Excerpted text —

Mariners have plenty of opportunities but can’t finish sweep of Guardians

Ryan Divish Seattle Times

CLEVELAND — One out from closing out another hard-fought victory over a team with similar postseason ambitions, one play from earning a three-game sweep in their first road series and one catch away from offering a solid retort to any early doubt from a less-than-stellar homestand, the Mariners, specifically Teoscar Hernandez, had it all within their grasp.

Instead, all of that remained out of reach and the Mariners were left holding nothing but disappointment and frustration following a 7-6 loss to the Cleveland Guardians in 12 innings Sunday.

“I didn’t see the game going that way,” manager Scott Servais said.

With two outs in the bottom of the ninth and his team up two runs, reliever Matt Brash was desperately trying to pitch his way out of a self-created mess — a one-out walk and a single — to notch his first big-league save. Brash fell behind left-handed hitting Will Brennan, 2-0, on a pair of wayward sliders. His third consecutive slider to Brennan hung in the middle of the plate and was quickly turned into a line drive to right field.

Hernandez, who started the game at designated hitter and moved into right field for the ninth, retreated immediately on his first read. But the ball was made more difficult to catch as it traveled through the chilly wind off Lake Erie that swirls in the outfield.

“The wind is weird,” he said. “Sometimes it’s blowing in and then it blows from the side. You have to go with your feeling and just make the play.”

A block of data —
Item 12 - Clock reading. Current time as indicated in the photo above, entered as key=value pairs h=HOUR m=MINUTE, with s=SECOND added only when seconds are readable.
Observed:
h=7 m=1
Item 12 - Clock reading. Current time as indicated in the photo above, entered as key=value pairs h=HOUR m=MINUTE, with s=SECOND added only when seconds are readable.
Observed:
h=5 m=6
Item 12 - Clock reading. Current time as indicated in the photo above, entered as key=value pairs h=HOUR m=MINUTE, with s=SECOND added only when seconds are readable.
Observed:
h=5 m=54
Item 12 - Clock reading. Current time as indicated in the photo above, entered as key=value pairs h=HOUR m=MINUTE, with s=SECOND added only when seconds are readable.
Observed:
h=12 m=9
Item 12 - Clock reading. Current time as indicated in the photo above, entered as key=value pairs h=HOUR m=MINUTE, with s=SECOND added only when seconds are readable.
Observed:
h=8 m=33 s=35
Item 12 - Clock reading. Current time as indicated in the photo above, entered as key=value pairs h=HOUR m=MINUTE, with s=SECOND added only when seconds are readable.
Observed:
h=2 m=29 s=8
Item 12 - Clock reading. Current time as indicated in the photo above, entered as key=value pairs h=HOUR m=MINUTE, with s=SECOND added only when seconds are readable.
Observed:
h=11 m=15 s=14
---
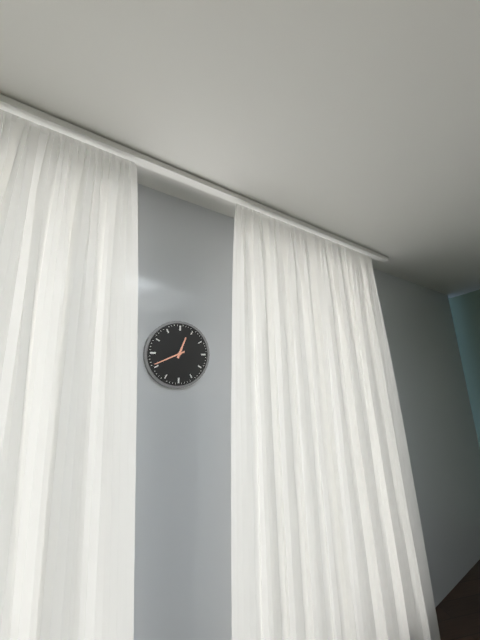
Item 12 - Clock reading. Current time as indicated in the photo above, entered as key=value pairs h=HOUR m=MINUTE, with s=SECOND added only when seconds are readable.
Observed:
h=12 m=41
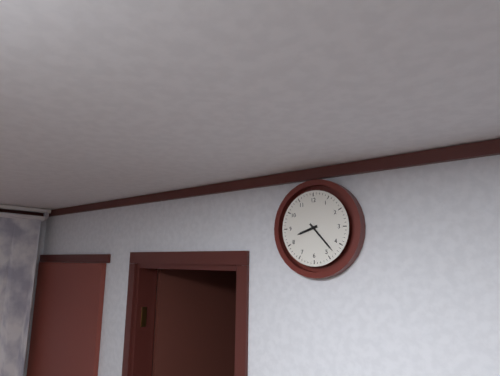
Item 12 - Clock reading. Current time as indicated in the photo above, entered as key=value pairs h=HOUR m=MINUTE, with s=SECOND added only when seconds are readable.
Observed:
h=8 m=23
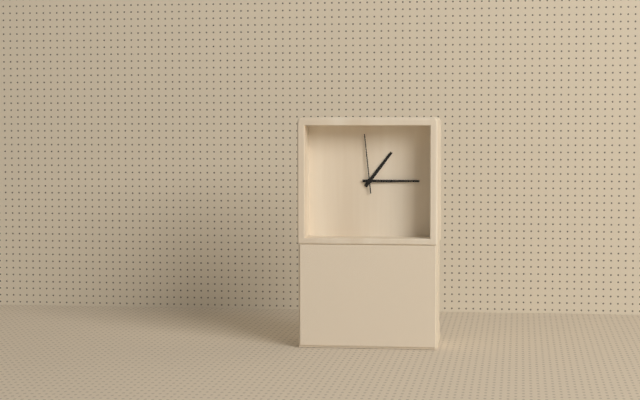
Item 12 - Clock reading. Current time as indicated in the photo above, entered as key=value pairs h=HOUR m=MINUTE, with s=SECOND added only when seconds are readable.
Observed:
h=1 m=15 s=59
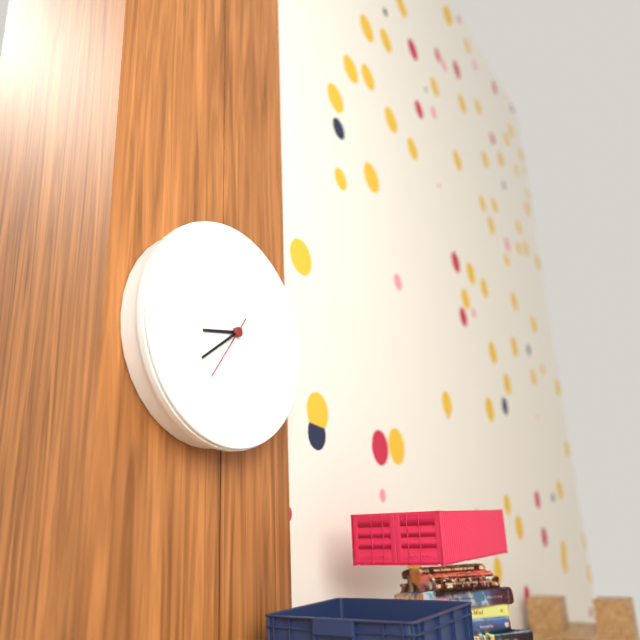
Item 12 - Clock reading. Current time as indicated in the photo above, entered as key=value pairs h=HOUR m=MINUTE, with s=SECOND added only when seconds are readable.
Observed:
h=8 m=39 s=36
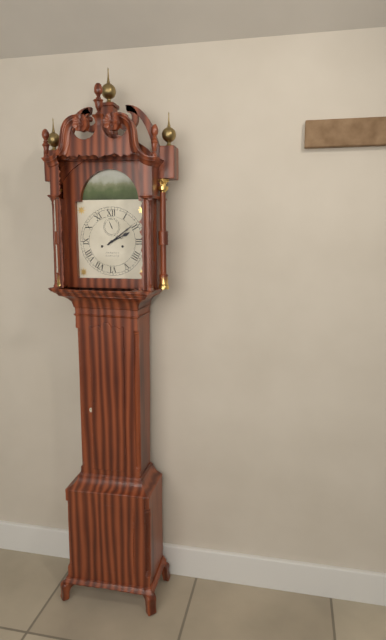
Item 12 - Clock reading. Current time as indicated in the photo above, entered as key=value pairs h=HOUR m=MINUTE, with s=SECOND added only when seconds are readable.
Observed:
...
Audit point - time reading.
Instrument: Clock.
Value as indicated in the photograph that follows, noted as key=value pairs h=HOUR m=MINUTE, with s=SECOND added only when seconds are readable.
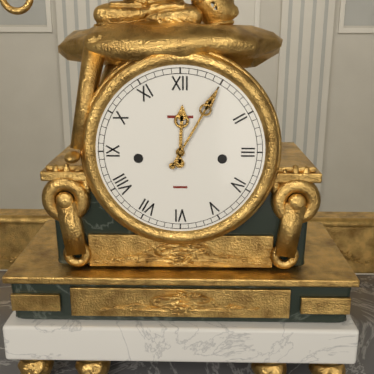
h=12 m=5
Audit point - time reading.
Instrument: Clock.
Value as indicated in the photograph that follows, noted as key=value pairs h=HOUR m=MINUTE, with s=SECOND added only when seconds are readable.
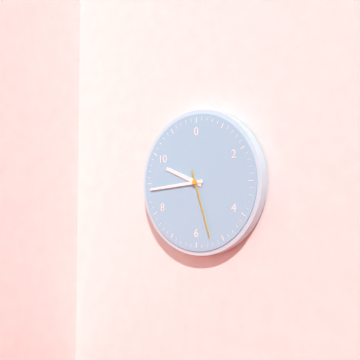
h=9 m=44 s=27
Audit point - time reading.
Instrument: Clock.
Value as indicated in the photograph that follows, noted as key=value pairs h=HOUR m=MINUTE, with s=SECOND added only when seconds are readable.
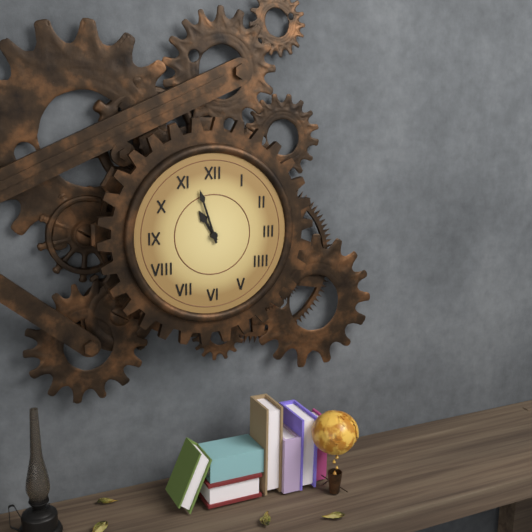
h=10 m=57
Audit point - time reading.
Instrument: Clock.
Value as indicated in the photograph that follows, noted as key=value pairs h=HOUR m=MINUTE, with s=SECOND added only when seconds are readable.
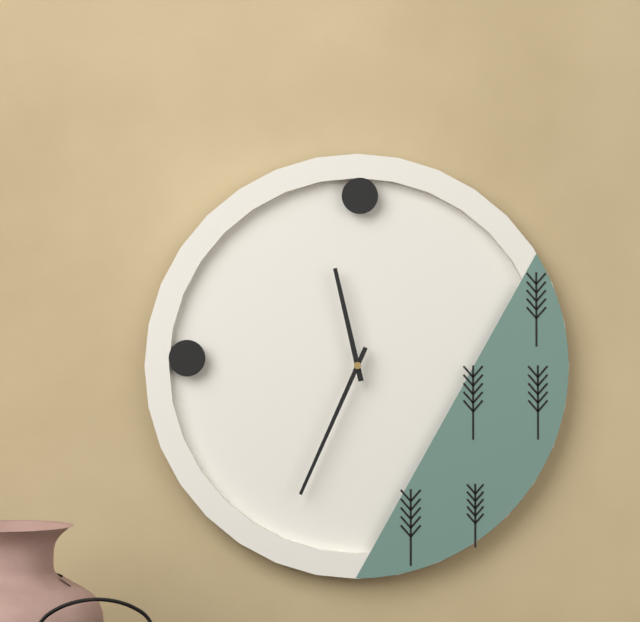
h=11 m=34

Given instruction 1 — In the article about the Mariners game, who was the reliever trying to earn his first big-league save?
Given instruction 2 — Write the next part of the article about the Mariners game, picking up after its final sentence.
These records have no connection to the article about the Mariners game.

Answer 1 — Matt Brash

Answer 2 —
Unable to re-correct his route, Hernandez made a leaping attempt at the ball. But it bounced off his glove an onto the warning track, allowing both runners to score to tie the game at 3.

“The wind took the ball back the other way,” Hernandez said. “I got a pretty good read on it. … I tried to jump and make the play. Unfortunately, they tied the game.”

Hernandez was inserted into right field after Tommy La Stella pinch hit for A.J. Pollock in the top of the ninth and drove in what proved to be a needed insurance run. Jarred Kelenic, who started the game in right field, moved to left field. Servais, who spoke glowingly of Hernandez’s defense pregame, preferred to go with the full-time outfielder instead of bringing in a utility player such as Sam Haggerty to play left field.

“You have a two-run lead,” Servais said. “In that spot, our best outfielder was Teoscar, who was in the DH spot. On paper, that’s what you do. You’re looking to win the game in the ninth inning. That’s what you do. I wasn’t thinking about the 10th, 11th or 12th inning. Things happen.”

That missed play would lead to three extra innings of baseball chaos that featured two pitchers who arrived from Class AAA Tacoma earlier in the morning pitching out of bases-loaded jams to keep the game going, five intentional walks to Cleveland hitters, the Mariners taking leads in the 11th and 12th with blown saves after each of them and a botched pickoff play.

The game finally ended in the bottom of the 12th when Josh Bell’s soft ground ball allowed Jose Ramirez to slide in just before Kolten Wong’s wayward throw from second base.

Making his seventh appearance in 10 games, Penn Murfee entered in the bottom of the 12th with Seattle having just gone up 6-5 on Hernandez’s RBI single to left field.

With automatic runner Amed Rosario on second base, the Mariners intentionally walked Jose Ramirez for the second time to set up a force play.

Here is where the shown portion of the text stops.